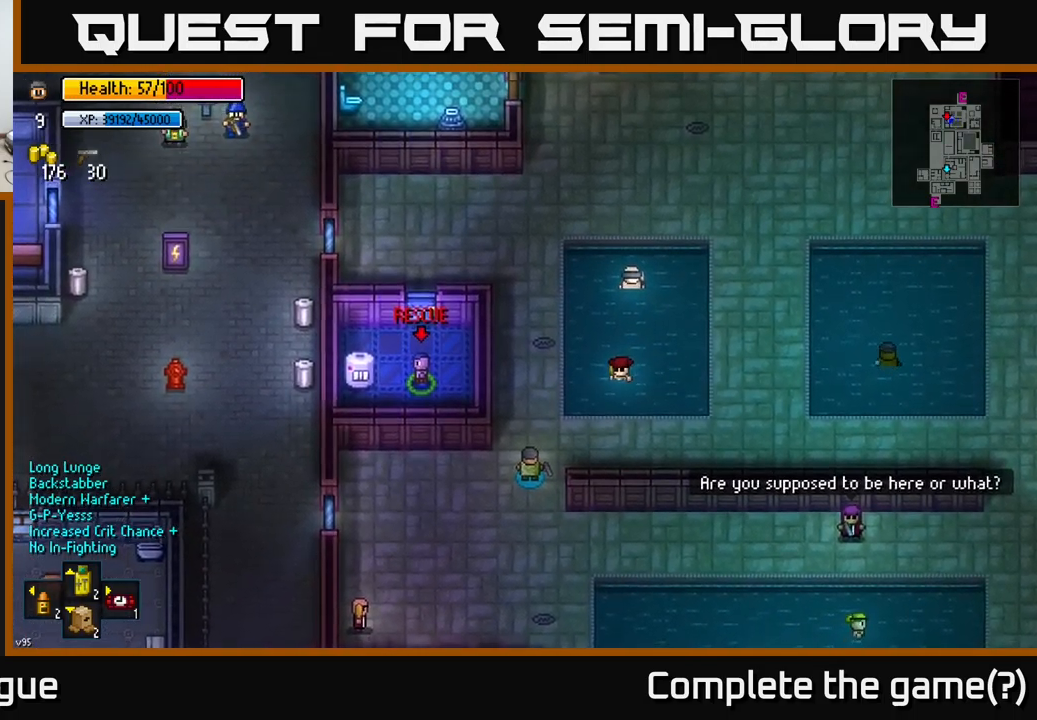
{"buttons": [], "left_stick": "center", "right_stick": "center", "events": []}
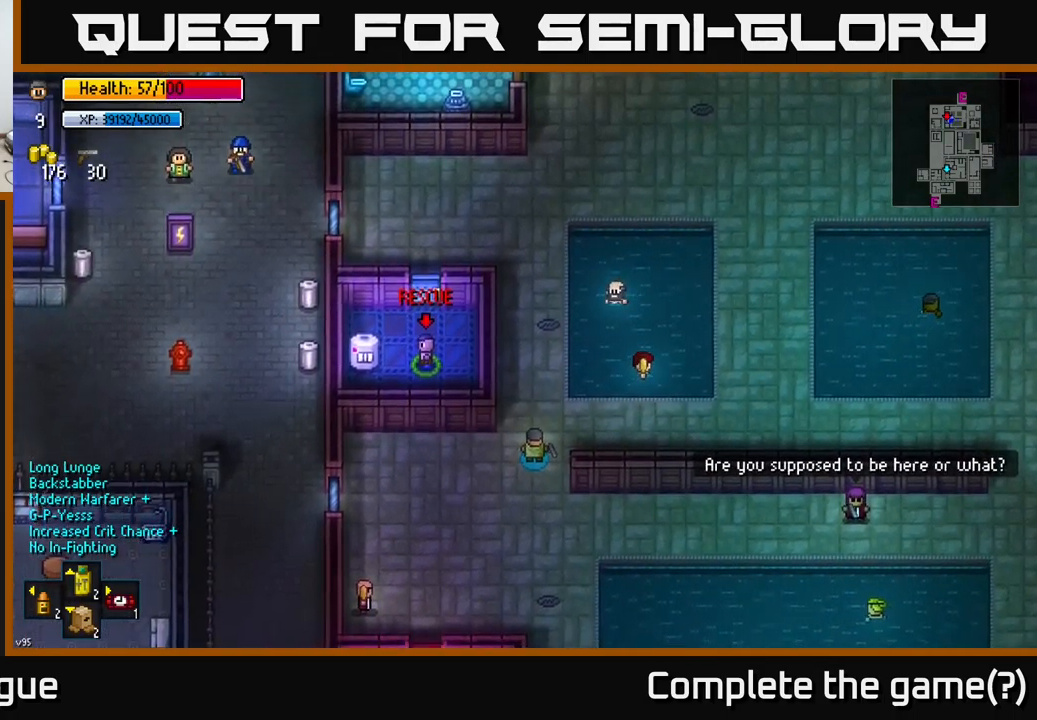
{"buttons": [], "left_stick": "center", "right_stick": "center", "events": []}
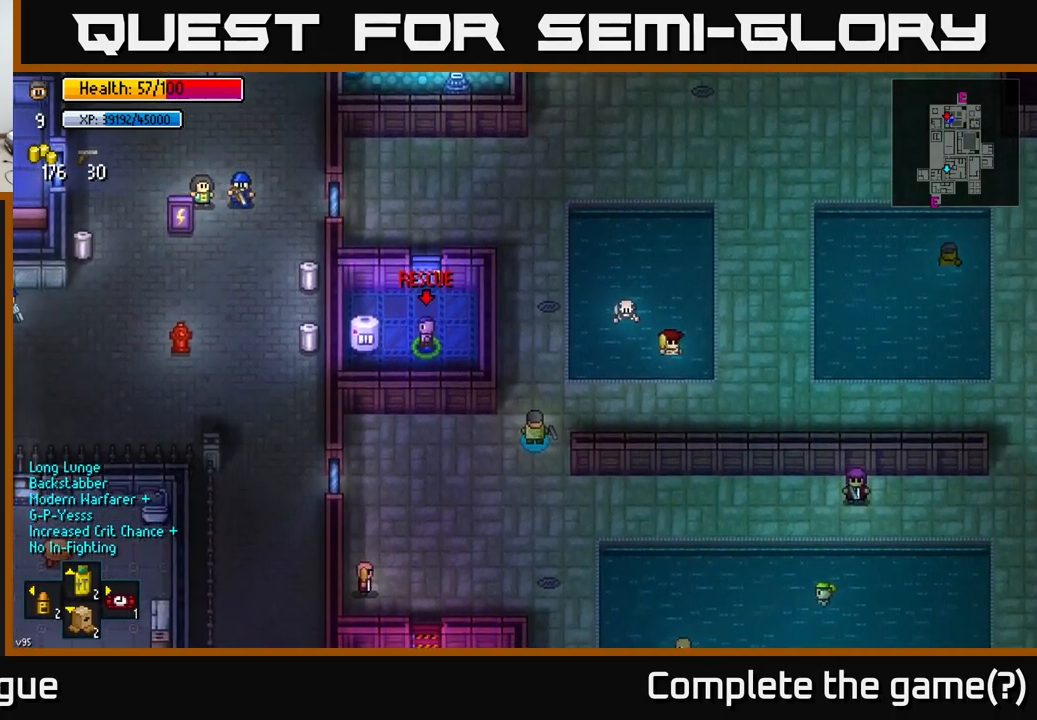
{"buttons": [], "left_stick": "up", "right_stick": "up-right", "events": [[316, "left_stick", "up"], [500, "right_stick", "up-right"]]}
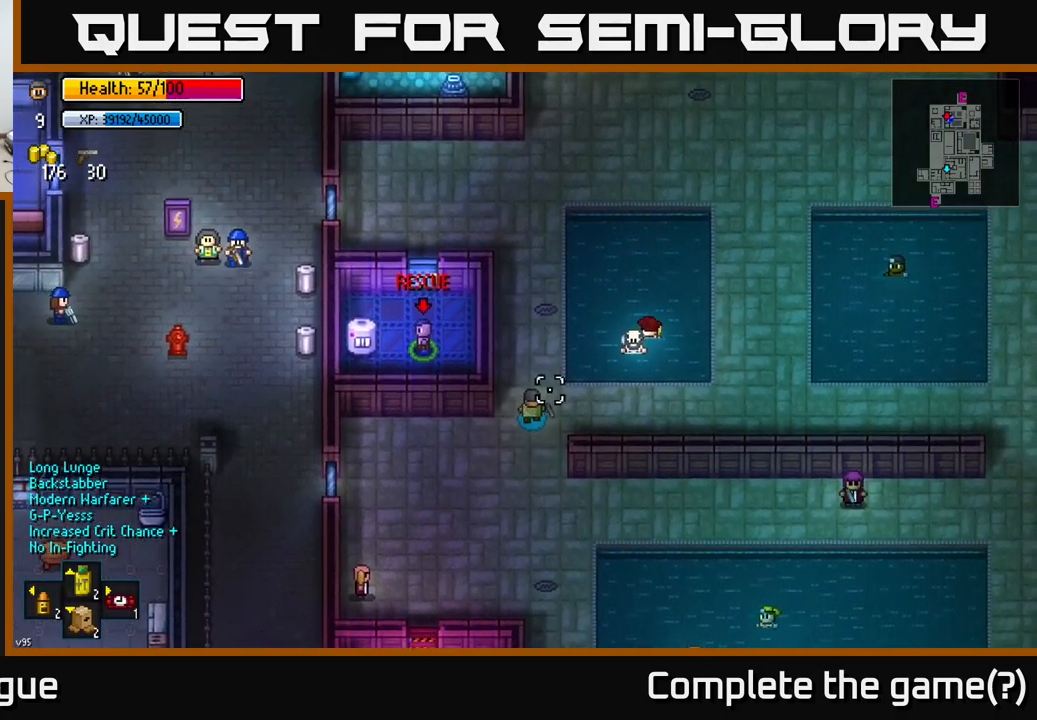
{"buttons": [], "left_stick": "up", "right_stick": "up-right", "events": [[33, "left_stick", "center"], [433, "left_stick", "up"]]}
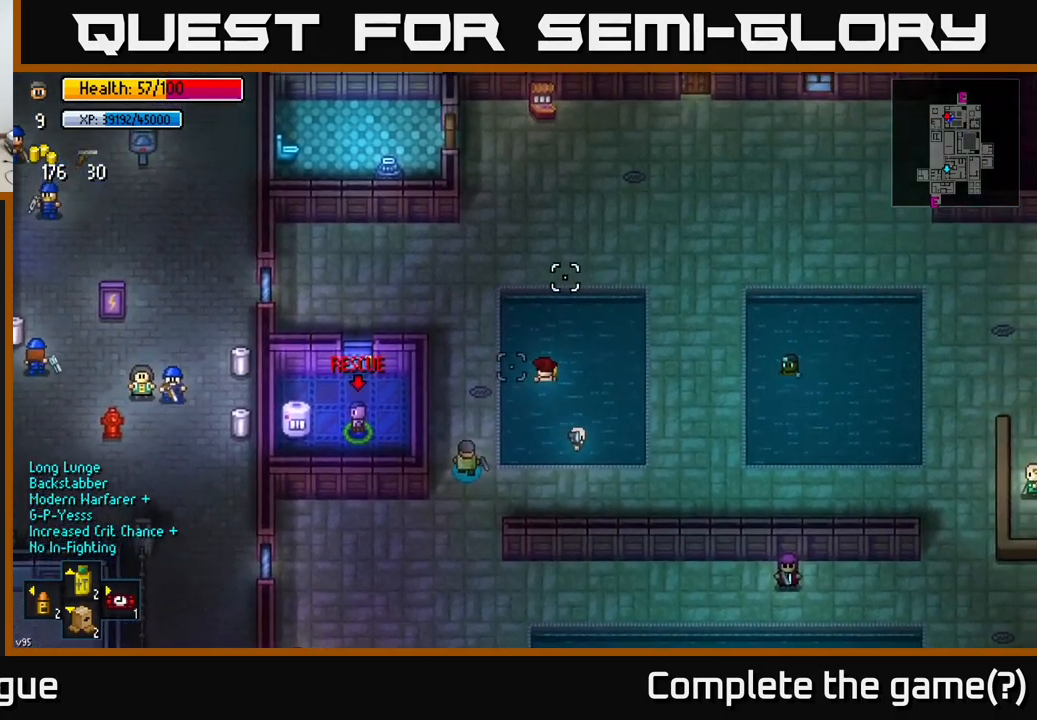
{"buttons": [], "left_stick": "center", "right_stick": "up-right", "events": [[350, "left_stick", "center"]]}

PROBLEM TO SOLVE
Repeat the material above in full and exactly, apart from the pictures.

ANSWER FOR THE TASK
{"buttons": [], "left_stick": "center", "right_stick": "center", "events": []}
{"buttons": [], "left_stick": "center", "right_stick": "center", "events": []}
{"buttons": [], "left_stick": "up", "right_stick": "up-right", "events": [[316, "left_stick", "up"], [500, "right_stick", "up-right"]]}
{"buttons": [], "left_stick": "up", "right_stick": "up-right", "events": [[33, "left_stick", "center"], [433, "left_stick", "up"]]}
{"buttons": [], "left_stick": "center", "right_stick": "up-right", "events": [[350, "left_stick", "center"]]}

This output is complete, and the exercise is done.